Quality and Outcomes Reports - Critical Care
Why we measure it - While any hospitalized child is at risk of getting a pressure ulcer (bed sore), children who are critically ill are at a higher risk. This is because of how sick the patients are and the kinds of treatments they need. By studying when and why these ulcers occur, we can reduce many of these risks.
What this means - The two lines represent the two groups of pressure ulcers reported from August 2011 through July 2012. The graphs shows the number of reported new pressure ulcers (Stage 1 through Stage 4 based on national guidelines, where Stage 4 is the most severe) for every 1,000 days in the Pediatric Intensive Care Unit.

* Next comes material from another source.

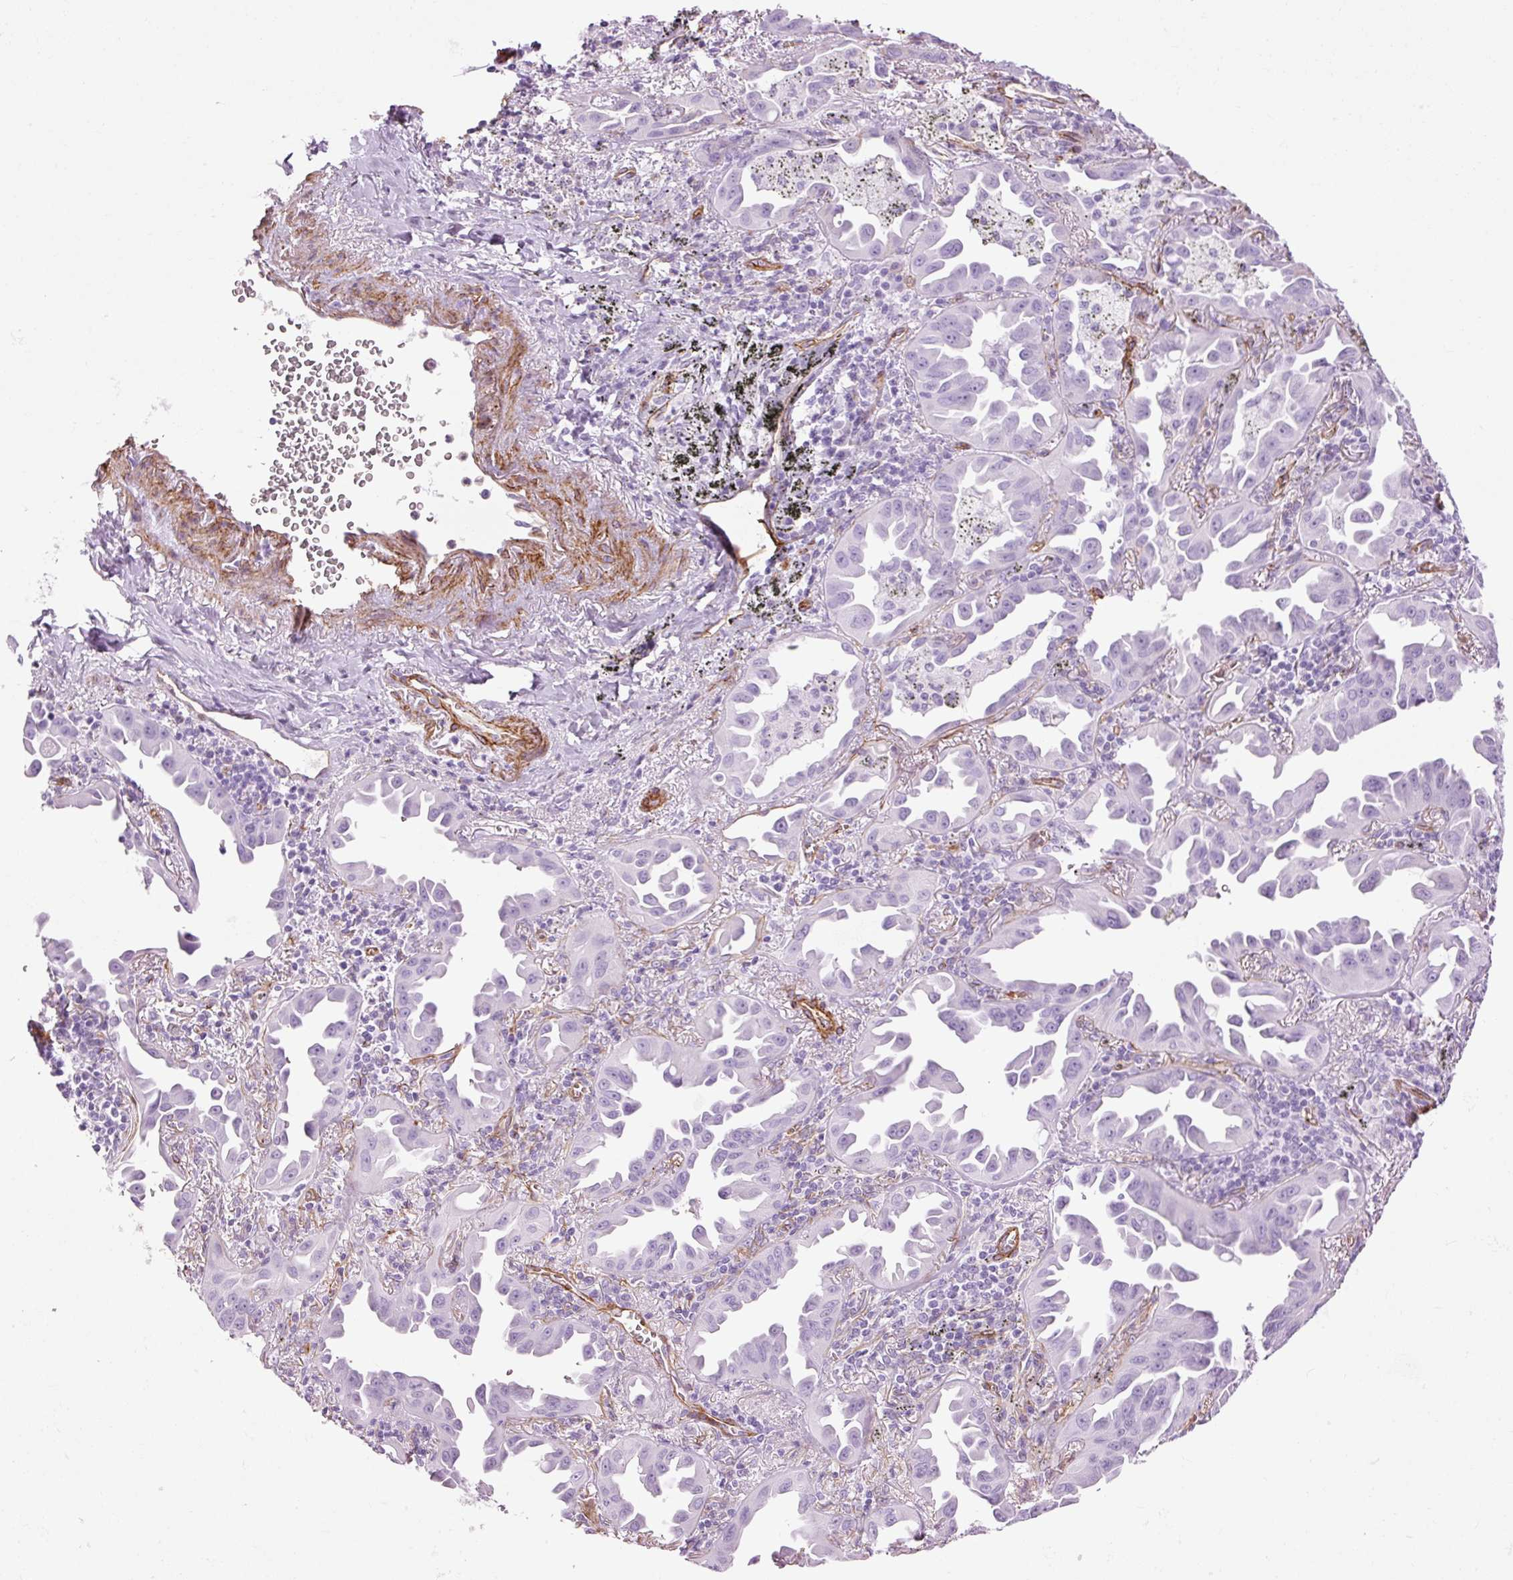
{"staining": {"intensity": "negative", "quantity": "none", "location": "none"}, "tissue": "lung cancer", "cell_type": "Tumor cells", "image_type": "cancer", "snomed": [{"axis": "morphology", "description": "Adenocarcinoma, NOS"}, {"axis": "topography", "description": "Lung"}], "caption": "This is a histopathology image of immunohistochemistry (IHC) staining of adenocarcinoma (lung), which shows no staining in tumor cells.", "gene": "CAV1", "patient": {"sex": "male", "age": 68}}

About the data - Stage 1 or 2 pressure ulcers are more mild and are watched very carefully to prevent more serious injury. Stage 3 or 4 pressure ulcers are more serious skin injury. Unfortunately, there is no solid comparison group with which to compare our data. Prevention and early identification of potential pressure ulcers is an important part of providing quality care. It excludes patients who have pressure ulcers when they are admitted to the hospital. The increased rate of Stage 1 and 2 pressure ulcers shows we are catching them earlier and preventing the more severe Stage 3 and 4 ulcers. During this time period, we had no deep tissue injury. Confirmations done by the Skin Integrity Work Group.
Related dimensions of care:
- Doctors and other staff at Children's Hospital of Wisconsin led a national effort with other hospitals to do a risk assessment and identify pressure ulcers as a high risk and preventable health care issue. This study identified the best treatments to reduce pressure ulcers. Using the results of this work, the team at Children's Hospital of Wisconsin developed an evidence-based pressure ulcer prevention bundle that significantly decreased pressure ulcers in the Pediatric Intensive Care Unit.
- The interdisciplinary pressure ulcer prevention team focuses on prevention, categorization and treatment in the PICU.